Фрагмент документа:
====================
Писатель всегда ставил своего героя не только перед временем, но и перед вечностью, и она, холодная, отдаленная, поверяла живую и такую близкую жизнь человека. Вспомним хотя бы одну из страниц "Поднятой целины": "Где-то позади остался, скрылся за изволоком Гремячий Лог, и широкая - глазом не окинешь - степь поглотила Давыдова. Всей грудью вдыхая хмельные запахи травы и непросохшего чернозема, Давыдов долго смотрел на далекую гряду могильных курганов... Потом рассеянно блуждающий взгляд его поймал в небе еле приметную точку. Черный степной орел - житель могильных курганов, - царственно величавый в своем одиночестве, парил в холодном поднебесье, медленно, почти незаметно теряя на кругах высоту. Широкие, тупые на концах, недвижно распростертые крылья легко несли его там, в подоблачной вышине, а встречный ветер жадно облизывал и прижимал к могучему костистому телу черное, тускло блистающее оперение. Когда он, слегка кренясь на разворотах, устремлялся на восток, солнечные лучи светили ему снизу и навстречу, и тогда Давыдову казалось, что по белесому подбою орлиных крыльев мечутся белые искры, то мгновенно вспыхивая, то угасая.
====================
Исходные материалы:

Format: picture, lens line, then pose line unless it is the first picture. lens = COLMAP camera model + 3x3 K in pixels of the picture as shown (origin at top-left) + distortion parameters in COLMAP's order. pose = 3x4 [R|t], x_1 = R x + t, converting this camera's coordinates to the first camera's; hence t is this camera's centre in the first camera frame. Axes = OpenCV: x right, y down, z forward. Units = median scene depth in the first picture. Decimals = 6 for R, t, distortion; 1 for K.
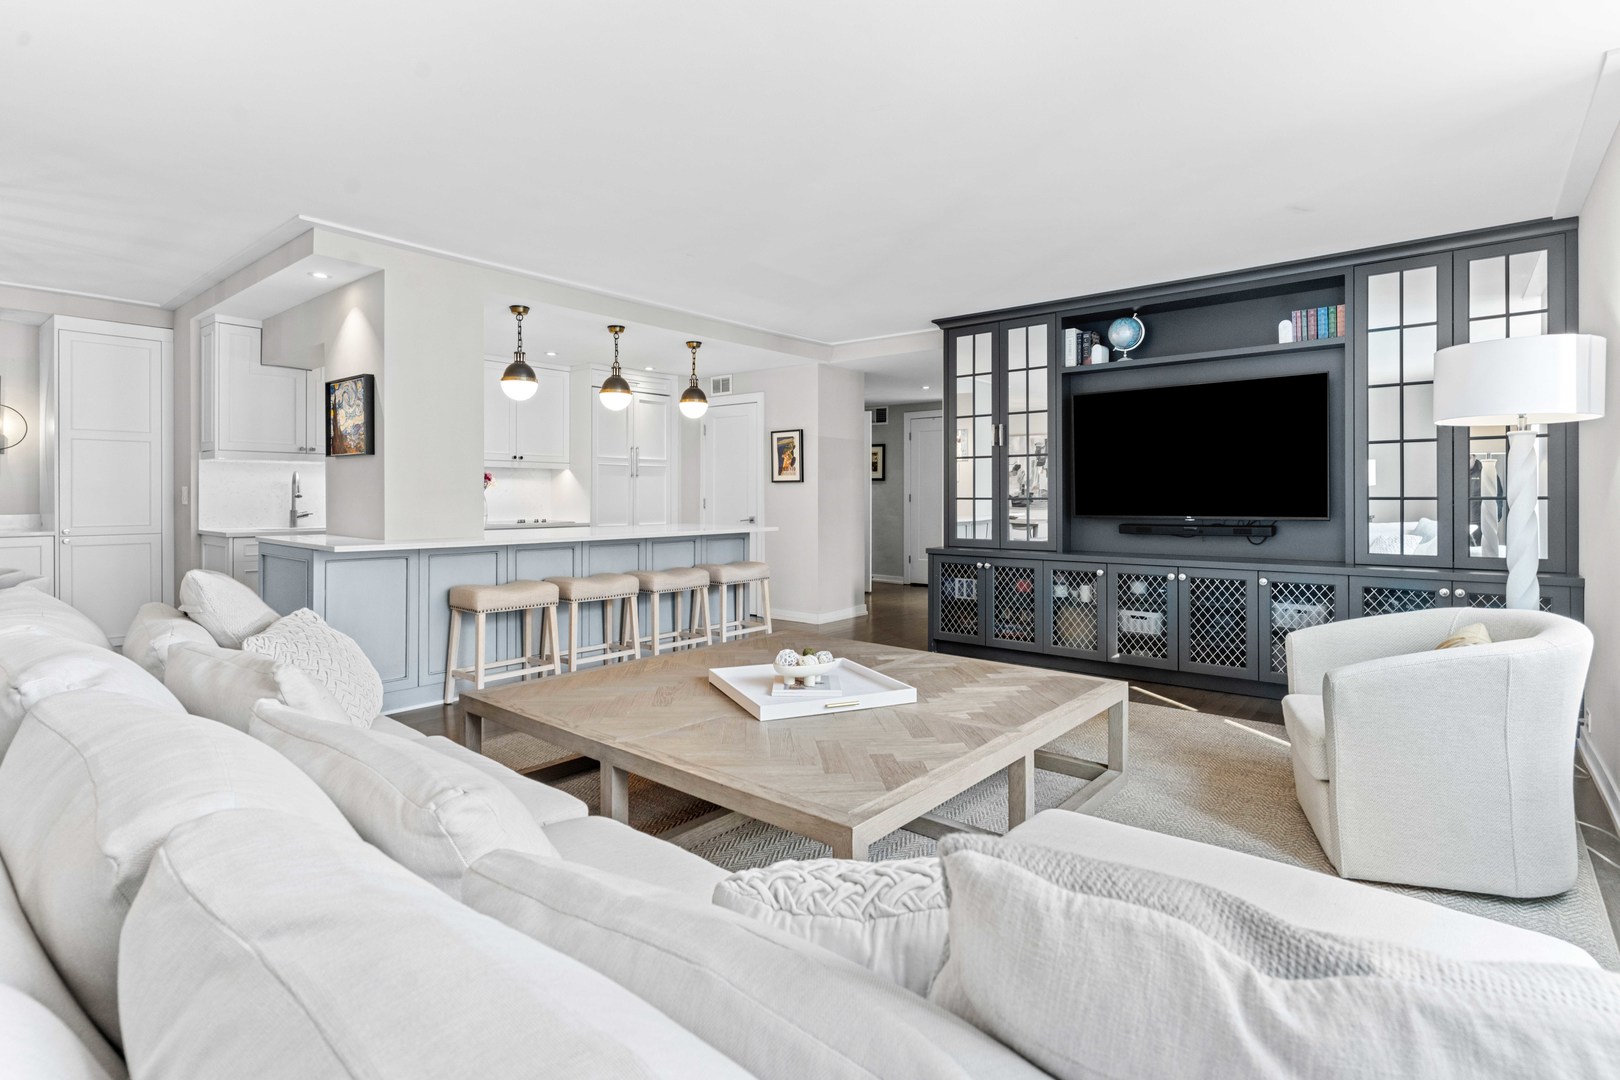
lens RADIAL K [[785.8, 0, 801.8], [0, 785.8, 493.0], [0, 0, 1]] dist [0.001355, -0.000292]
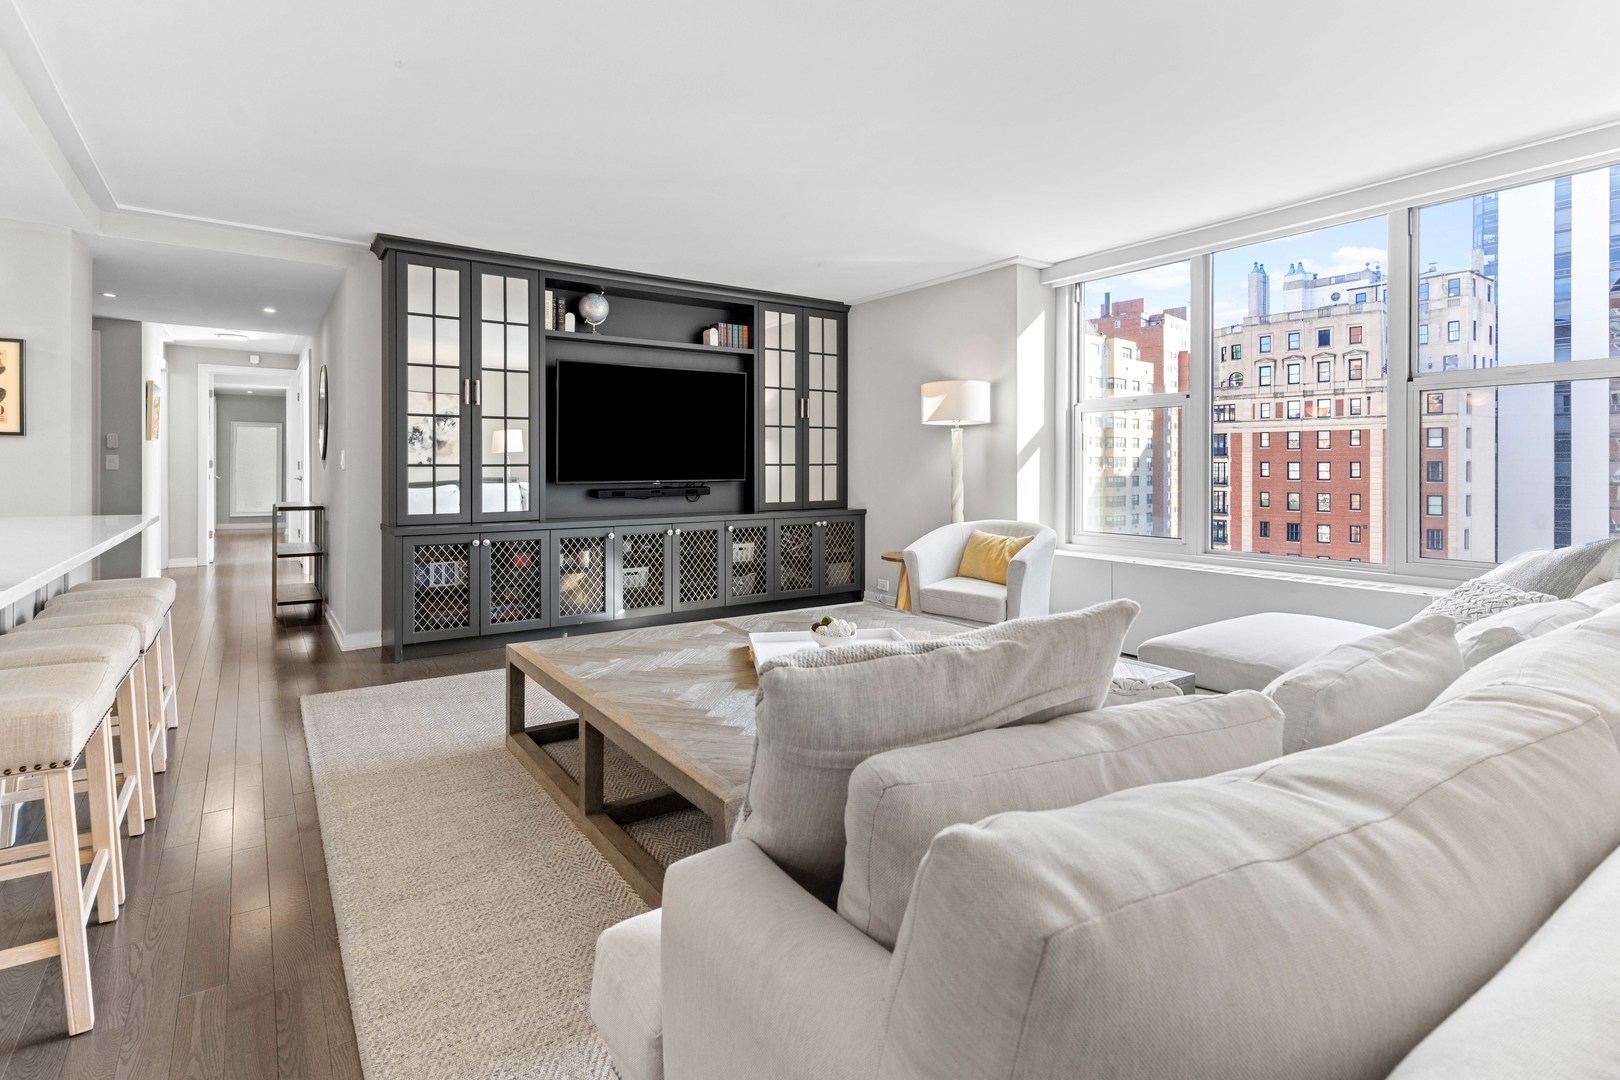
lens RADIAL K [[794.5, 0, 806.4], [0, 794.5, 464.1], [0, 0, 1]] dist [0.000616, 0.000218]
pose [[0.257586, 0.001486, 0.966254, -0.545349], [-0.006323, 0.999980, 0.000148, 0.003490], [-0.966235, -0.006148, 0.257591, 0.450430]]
====================
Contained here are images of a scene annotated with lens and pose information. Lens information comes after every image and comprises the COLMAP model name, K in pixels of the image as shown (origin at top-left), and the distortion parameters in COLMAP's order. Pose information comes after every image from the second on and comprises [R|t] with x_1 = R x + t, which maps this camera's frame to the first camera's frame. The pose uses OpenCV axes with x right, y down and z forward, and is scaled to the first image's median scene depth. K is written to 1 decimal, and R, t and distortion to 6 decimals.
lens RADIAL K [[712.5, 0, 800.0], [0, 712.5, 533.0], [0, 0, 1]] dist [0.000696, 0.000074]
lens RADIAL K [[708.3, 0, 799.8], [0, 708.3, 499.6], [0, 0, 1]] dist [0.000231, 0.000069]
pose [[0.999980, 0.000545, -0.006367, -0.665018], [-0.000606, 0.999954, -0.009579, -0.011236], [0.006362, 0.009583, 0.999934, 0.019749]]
====================
Задание: Напишите продолжение текста о «Поднятой целине», начиная сразу после его последнего предложения.

Результат:
...Степь без конца и края. Древние курганы в голубой дымке. Черный орел в небе. Мягкий шелест стелющейся под ветром травы... Маленьким и затерянным в этих огромных просторах почувствовал себя Давыдов, тоскливо оглядывая томящую своей бесконечностью степь. Мелкими и ничтожными показались ему в эти минуты и его любовь к Лушке, и горечь разлуки, и несбывшееся желание повидаться с ней... Чувство одиночества и оторванности от всего живого мира тяжко овладело им. Нечто похожее испытывал он давным-давно, когда приходилось по ночам стоять на корабле "впередсмотрящим"... Короткая, как вспышка зарницы, земная жизнь человека и бесконечная жизнь природы - степи, могильного кургана, высокого небесного купола... Вот она, живая шолоховская философия, рожденная не в кабинетных муках, не в изысканных лабораториях слова, а в доме большого, трепетного сердца художника.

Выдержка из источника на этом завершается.